Task instructions:
Determine how many lines of the listing below hold the string "desks", then state that number alone.

********************

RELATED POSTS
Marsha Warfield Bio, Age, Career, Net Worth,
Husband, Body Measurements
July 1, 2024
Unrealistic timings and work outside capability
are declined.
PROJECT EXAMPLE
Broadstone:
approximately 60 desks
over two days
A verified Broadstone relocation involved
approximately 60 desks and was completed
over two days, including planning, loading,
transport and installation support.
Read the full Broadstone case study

********************

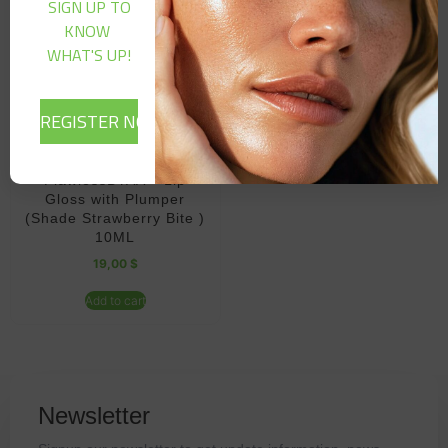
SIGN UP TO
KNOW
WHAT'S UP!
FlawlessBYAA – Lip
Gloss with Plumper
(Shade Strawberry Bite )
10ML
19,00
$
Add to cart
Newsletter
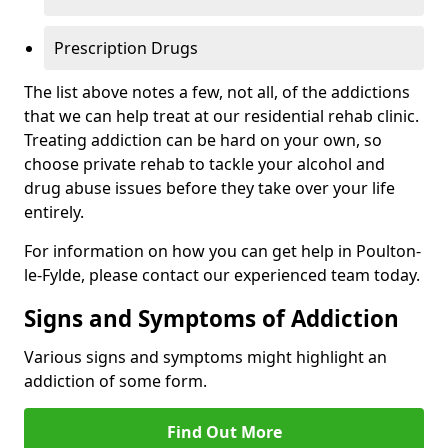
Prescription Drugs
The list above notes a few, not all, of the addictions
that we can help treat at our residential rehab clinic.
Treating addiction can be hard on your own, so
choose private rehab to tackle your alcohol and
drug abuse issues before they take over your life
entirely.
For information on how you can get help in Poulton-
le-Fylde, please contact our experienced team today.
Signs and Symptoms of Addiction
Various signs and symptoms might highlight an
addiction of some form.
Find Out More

********************

Result of the task:
2